Again we can see that the same error message is coming up, but this time for a J gene instead of a D, and for a rearragement much further into the file. As the error suggests, we can re-run the script using the -a flag, to allow these ambiguities instead of stopping, like so:

python -i immunoseq2airr.py -i TRA-D002-031-PBMC-Unsorted.tsv -nd -a

As we must when using the -a flag (see Cautions below), checking the output shows us a table formatted exactly like we expect. The only difference is that some fields on some rows (like the j_call for the 4,052nd data row) lack allele information (and failed to represent this in a consistent manner).

In my experience using the -a flag as default on newly downloaded experiments can be dangerous, as occasionally missing allele level information has been a symptom of another cryptically organised file format.

Custom parameter files

While this script aims to cover the largest breadth of files in v2 "format", there are still occasionally some that don't fit. For circumstances where this is the case, users can work out the appropriate column conversions from the datafile and supply this information to the script in the form of a tab-separated file via the -p flag. Use this option to give the path of a file containing rows with a tab separated entry relating to each of the necessary fields required to be found in an Adaptive file.
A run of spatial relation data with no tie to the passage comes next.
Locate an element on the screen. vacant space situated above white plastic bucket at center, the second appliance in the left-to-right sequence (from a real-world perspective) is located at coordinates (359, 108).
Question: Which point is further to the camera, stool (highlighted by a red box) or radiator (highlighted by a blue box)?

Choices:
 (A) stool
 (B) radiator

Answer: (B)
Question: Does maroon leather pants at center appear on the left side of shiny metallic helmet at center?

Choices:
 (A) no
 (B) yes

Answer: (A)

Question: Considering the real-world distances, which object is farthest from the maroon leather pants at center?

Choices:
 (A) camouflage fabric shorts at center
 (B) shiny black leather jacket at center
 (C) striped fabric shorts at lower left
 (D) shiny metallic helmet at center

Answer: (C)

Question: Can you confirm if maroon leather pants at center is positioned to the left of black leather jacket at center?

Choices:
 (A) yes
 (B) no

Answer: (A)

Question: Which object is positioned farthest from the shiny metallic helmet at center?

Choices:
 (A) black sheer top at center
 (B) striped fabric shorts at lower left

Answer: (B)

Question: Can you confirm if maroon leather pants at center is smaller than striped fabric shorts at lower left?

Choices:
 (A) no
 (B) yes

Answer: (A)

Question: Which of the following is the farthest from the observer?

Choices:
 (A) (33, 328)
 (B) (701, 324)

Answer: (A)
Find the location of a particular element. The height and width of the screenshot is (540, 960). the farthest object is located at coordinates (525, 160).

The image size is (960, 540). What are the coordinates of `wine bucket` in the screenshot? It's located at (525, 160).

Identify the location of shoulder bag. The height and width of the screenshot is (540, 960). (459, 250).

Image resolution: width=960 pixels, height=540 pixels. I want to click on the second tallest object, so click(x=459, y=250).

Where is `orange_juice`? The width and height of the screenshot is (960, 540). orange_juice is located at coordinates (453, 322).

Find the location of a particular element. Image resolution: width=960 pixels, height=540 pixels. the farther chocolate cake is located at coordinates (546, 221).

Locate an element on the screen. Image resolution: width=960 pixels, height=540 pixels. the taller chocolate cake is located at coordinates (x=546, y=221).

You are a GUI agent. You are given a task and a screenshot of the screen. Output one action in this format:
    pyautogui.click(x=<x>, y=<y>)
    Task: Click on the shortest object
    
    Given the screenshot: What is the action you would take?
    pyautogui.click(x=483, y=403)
For convenience, an example file has been included in this repo (emerson-parameters.tsv) which gives an example that can be used to convert the 'HIP' prefixed files in the large Emerson et al. Adaptive dataset, e.g.:

# Repeating the simple run...
python immunoseq2airr.py -i HIP02805.tsv.gz -p emerson-parameters.tsv -a

Note that in order to cope with the Emerson data (which is quite far removed from the v2 standard) you have to use the -a option. ls

The fields present in the parameter file are:

sequence_index 0
cdr3_index 1
abundance_index 4
productivity 2
vMaxResolved 10
dMaxResolved 13
jMaxResolved 16
vGeneNameTies 30
dGeneNameTies 33
jGeneNameTies 36
vGeneAlleleTies 31
dGeneAlleleTies 34
jGeneAlleleTies 37

If you generate your own be sure that the file contains only the rows present in the example file, in the same order.

Cautions

Be warned that this script may throw unexpected errors, as it seems that there are inconsistencies between files from different experiments even if they are all exported as v2. You need to be particularly wary of using the -a 'allow_ambiguity' option, which effectively just takes whatever is in a given gene call cell even if it can't find an unambiguous entry. I suggest running the script twice in situations like this, once with and once without the -a flag; if it breaks on a very early line number, chances are that it's an uncatered-to file type. If it's a later line_count, then perhaps it's OK to proceed with allowing ambiguity (but still give your output data a once over to check!).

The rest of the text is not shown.